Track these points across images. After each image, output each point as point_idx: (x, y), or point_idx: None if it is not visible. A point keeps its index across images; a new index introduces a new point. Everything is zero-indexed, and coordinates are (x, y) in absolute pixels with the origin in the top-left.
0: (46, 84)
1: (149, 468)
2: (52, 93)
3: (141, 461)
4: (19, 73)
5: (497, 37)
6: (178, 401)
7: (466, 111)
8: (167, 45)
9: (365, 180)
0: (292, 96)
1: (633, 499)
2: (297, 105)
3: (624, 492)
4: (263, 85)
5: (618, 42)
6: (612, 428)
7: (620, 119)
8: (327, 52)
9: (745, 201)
______
Copy every line of the material above word for word, in the same order.

Track these points across images. After each image, output each point as point_idx: (x, y), or point_idx: None if it is not visible. A point keeps its index across images; a new index introduces a new point. Everything is zero-indexed, and coordinates are (x, y) in absolute pixels with the origin in the top-left.
0: (46, 84)
1: (149, 468)
2: (52, 93)
3: (141, 461)
4: (19, 73)
5: (497, 37)
6: (178, 401)
7: (466, 111)
8: (167, 45)
9: (365, 180)
0: (292, 96)
1: (633, 499)
2: (297, 105)
3: (624, 492)
4: (263, 85)
5: (618, 42)
6: (612, 428)
7: (620, 119)
8: (327, 52)
9: (745, 201)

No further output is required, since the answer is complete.